JOB »
For every line in the records below that holds "Version", make a copy.

[Saved entries]
┌──
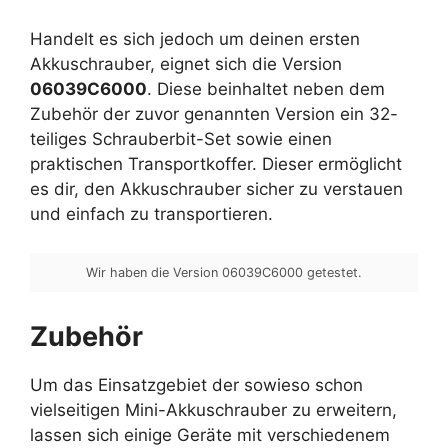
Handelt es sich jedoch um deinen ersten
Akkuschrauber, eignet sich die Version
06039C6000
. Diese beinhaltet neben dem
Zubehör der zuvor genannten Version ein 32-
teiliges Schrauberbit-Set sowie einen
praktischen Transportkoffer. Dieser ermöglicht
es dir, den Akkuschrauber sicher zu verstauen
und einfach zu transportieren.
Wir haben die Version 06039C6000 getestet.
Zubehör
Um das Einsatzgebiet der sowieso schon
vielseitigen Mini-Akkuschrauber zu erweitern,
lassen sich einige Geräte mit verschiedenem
└──
┌──
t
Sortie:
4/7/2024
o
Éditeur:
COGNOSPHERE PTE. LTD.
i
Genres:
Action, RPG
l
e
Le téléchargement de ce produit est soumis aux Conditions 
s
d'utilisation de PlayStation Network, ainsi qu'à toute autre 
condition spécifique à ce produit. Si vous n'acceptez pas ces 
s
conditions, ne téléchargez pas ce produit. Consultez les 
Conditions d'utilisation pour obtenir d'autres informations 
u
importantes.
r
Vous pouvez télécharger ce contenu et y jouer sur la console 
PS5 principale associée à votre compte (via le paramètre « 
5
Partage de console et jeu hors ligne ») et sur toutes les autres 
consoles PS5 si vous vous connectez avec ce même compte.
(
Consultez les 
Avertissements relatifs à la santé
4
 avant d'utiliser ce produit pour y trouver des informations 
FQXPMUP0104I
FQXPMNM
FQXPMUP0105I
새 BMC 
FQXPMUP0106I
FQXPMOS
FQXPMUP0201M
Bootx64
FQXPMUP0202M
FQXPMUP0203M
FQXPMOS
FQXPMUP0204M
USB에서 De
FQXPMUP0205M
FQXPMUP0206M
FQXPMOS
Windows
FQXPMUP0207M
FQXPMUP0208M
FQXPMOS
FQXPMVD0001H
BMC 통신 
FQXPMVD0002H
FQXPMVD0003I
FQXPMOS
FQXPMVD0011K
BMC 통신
└──
EXPECTED ANSWER »
Akkuschrauber, eignet sich die Version
Zubehör der zuvor genannten Version ein 32-
Wir haben die Version 06039C6000 getestet.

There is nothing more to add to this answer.